In short, they manipulate us into believing they have a conscience and that it’s our perceptions of their behavior that are wrong. [Read “How Narcissists Play Mind Games to Make You Think the Problem is You“]

Confusion sets in and we put ourselves through a nonstop internal inquisition:

  • What’s wrong with my partner?
  • Is my partner “good” or “bad?”
  • What if the problem is really me?
  • Does my partner intend to hurt me?
  • Can my partner change?

When we accept their “reasons,” we lose ourselves and that initial judgment we made about what they’ve done. These questions chain us to our partners, as we swing between accepting their verbal explanations and knowing through some deeply buried part of ourselves that their behavior isn’t normal. [Read “The 5 Stages of No Contact with a Narcissist“]

Stopping these questions in their tracks can seem impossible, but it is very possible. My book, Why Can’t I Just Leave, takes you step-by-step through the path that got you here and helps lead you straight to the exit. Click here to read a free preview.

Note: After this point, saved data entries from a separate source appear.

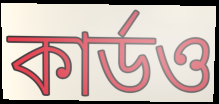
কার্ডও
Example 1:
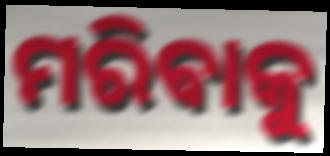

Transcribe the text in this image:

ମରିଵାକୁ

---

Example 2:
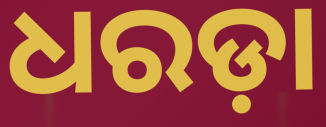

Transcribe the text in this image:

ଧରଡ଼ା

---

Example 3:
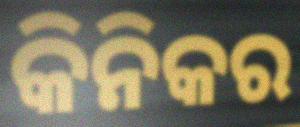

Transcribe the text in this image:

କିନିକର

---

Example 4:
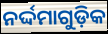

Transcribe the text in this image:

ନର୍ଦ୍ଦମାଗୁଡ଼ିକ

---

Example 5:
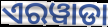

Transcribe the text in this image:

ଏରୱାଡା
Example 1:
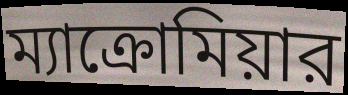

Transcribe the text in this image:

ম্যাক্রোমিয়ার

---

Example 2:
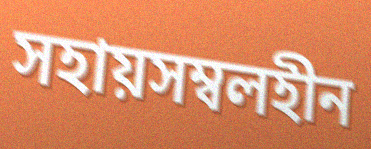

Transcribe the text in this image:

সহায়সম্বলহীন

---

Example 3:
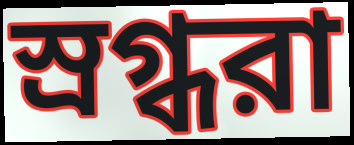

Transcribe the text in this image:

স্রগ্ধরা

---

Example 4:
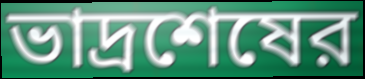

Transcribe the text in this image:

ভাদ্রশেষের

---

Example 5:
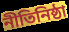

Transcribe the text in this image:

নীতিনিষ্ঠা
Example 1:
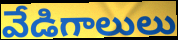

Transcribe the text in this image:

వేడిగాలులు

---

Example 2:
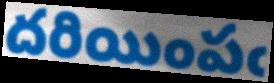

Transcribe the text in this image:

దరియింపఁ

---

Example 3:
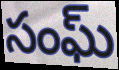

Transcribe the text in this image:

సంఘ్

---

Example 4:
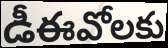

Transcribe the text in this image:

డీఈవోలకు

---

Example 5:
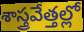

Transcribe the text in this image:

శాస్త్రవేత్తల్లో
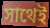
সাথেই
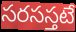
సరసస్తటే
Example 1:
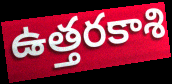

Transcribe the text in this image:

ఉత్తరకాశి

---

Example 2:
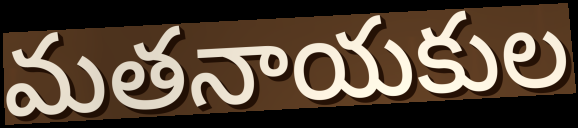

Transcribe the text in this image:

మతనాయకుల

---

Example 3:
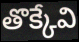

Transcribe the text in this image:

తొక్కేవి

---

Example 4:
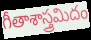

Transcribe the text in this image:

గీతాశాస్త్రమిదం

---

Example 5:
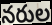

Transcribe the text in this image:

నరుల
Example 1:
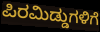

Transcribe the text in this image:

ಪಿರಮಿಡ್ಡುಗಳಿಗೆ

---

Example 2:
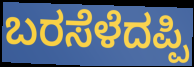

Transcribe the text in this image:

ಬರಸೆಳೆದಪ್ಪಿ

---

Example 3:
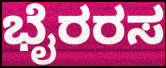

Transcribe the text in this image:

ಭೈರರಸ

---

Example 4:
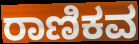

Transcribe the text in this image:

ರಾಣಿಕವ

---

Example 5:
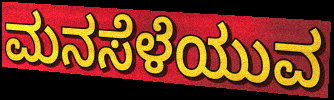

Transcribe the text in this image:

ಮನಸೆಳೆಯುವ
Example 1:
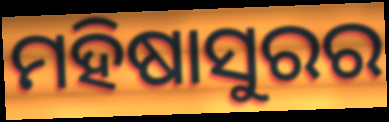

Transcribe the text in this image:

ମହିଷାସୁରର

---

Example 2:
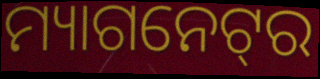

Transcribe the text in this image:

ମ୍ୟାଗନେଟ୍‌ର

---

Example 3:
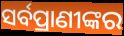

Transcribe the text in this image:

ସର୍ବପ୍ରାଣୀଙ୍କର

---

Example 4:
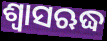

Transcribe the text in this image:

ଶ୍ୱାସଋଦ୍ଧ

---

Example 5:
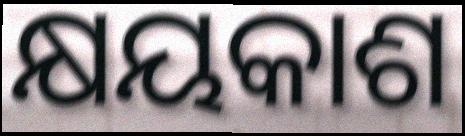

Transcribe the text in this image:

କ୍ଷୟକାଶ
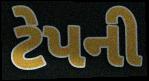
ટેપની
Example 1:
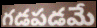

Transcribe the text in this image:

గడపడమే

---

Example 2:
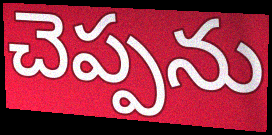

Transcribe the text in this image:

చెప్పను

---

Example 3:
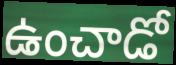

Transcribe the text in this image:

ఉంచాడో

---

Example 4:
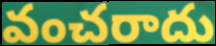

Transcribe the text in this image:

వంచరాదు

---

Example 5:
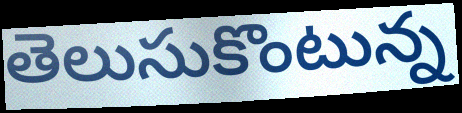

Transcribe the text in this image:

తెలుసుకొంటున్న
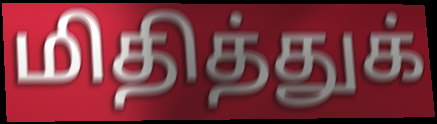
மிதித்துக்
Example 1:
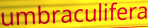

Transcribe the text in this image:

umbraculifera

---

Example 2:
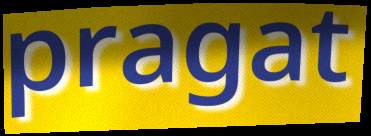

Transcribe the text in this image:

pragat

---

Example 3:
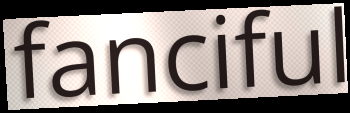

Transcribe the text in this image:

fanciful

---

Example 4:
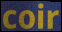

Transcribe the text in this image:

coir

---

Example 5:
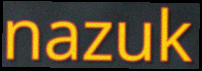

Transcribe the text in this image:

nazuk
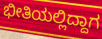
ಭೀತಿಯಲ್ಲಿದ್ದಾಗ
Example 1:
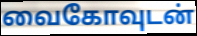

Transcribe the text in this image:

வைகோவுடன்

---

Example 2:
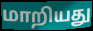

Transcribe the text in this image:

மாறியது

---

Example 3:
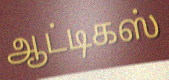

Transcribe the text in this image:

ஆட்டிகஸ்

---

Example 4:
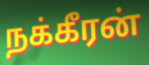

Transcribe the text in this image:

நக்கீரன்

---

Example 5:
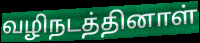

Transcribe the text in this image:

வழிநடத்தினாள்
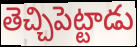
తెచ్చిపెట్టాడు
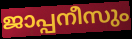
ജാപ്പനീസും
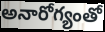
అనారోగ్యంతో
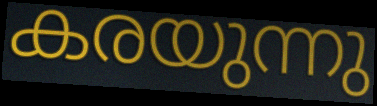
കരയുന്നു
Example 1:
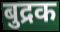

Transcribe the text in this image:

बुद्रक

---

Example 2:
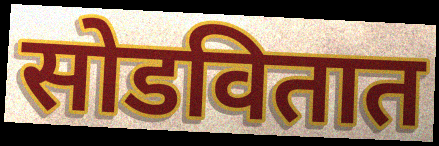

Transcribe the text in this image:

सोडवितात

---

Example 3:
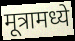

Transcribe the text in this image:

मूत्रामध्ये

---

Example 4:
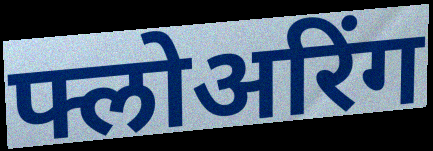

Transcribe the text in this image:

फ्लोअरिंग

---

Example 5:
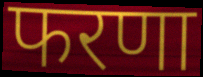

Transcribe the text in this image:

फरणा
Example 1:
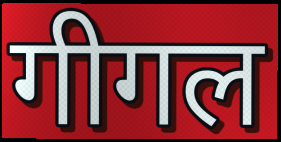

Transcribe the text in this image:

गीगल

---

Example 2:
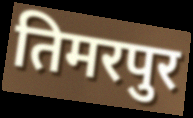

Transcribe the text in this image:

तिमरपुर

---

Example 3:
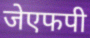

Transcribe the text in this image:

जेएफपी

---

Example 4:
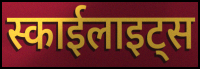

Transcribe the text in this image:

स्काईलाइट्स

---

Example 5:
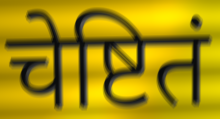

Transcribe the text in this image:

चेष्टितं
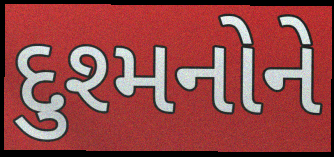
દુશ્મનોને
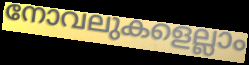
നോവലുകളെല്ലാം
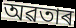
অৱতাৰ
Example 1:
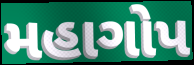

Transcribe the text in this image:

મહાગોપ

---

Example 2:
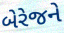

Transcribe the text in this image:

બેરેજને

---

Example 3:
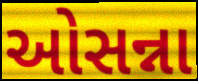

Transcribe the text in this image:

ઓસન્ના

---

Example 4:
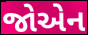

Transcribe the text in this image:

જોએન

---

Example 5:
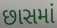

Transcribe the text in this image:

છાસમાં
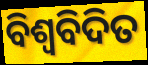
ବିଶ୍ବବିଦିତ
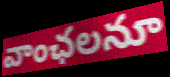
వాంఛలనూ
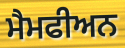
ਮੈਮਫੀਅਨ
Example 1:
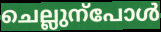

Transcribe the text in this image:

ചെല്ലുന്പോൾ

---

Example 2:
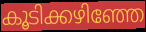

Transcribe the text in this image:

കൂടിക്കഴിഞ്ഞേ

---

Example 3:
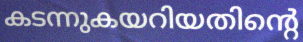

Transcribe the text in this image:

കടന്നുകയറിയതിന്റെ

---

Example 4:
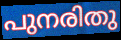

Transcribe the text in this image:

പുനരിതു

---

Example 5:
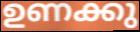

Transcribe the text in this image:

ഉണക്കു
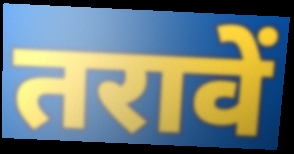
तरावें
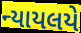
ન્યાયલયે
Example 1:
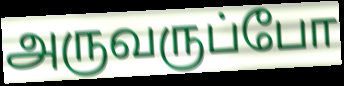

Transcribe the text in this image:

அருவருப்போ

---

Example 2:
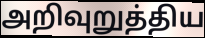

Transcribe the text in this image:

அறிவுறுத்திய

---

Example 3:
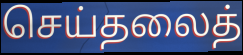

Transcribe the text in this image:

செய்தலைத்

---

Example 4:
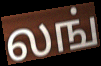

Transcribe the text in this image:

லங்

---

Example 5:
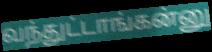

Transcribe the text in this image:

வந்துட்டாங்கன்னு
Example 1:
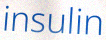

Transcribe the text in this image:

insulin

To break free of their hold over us, we must recognize which questions are worth answering, find the true answers for the questions that are worthwhile, and recognize that the sole reason they do the things they do is that they want to and they are not limited by a conscience. [Read “7 Things that Supercharge Narcissistic Abuse Recovery”]

References

Martha Stout, The Sociopath Next Door (New York: Harmony Books, 2005), 52–3.

Kristen Milstead

Kristen Milstead is a narcissistic abuse survivor who has become a strong advocate for finding your unique voice and using it to help others find theirs.

One Comment

  1. “The sole reason they do the things they do is that they want to and they are not limited by a conscience.” 100%. That’s all we need to know. It took me forever to comprehend and accept that. It’s just so hard for non-narcs to wrap our minds around. I’m out 4 years from a 5-year off-the-charts-intense addiction/engagement/almost marriage, in middle age no less, and am a shell of my former self. But I’m breathing, which I wouldn’t be if we were still together. He harrassed me with the full scale of hoovering for 3 years after I ended it, including before and after I obtained a protection order. I ignored him completely as if he were dead (my fervent desire), and it took him that long to figure out that *one* female on the planet acutally doesn’t want him. Shocker! — though of course it’s certainly nothing he did! “Women are crazy.” Zero capacity to self-reflect and learn. He’s been silent for a little over a year. He finally gets that it’s over. Your website and columns have enabled me to hang on to the tiny bit of sanity I have left. Words can’t express my gratitude.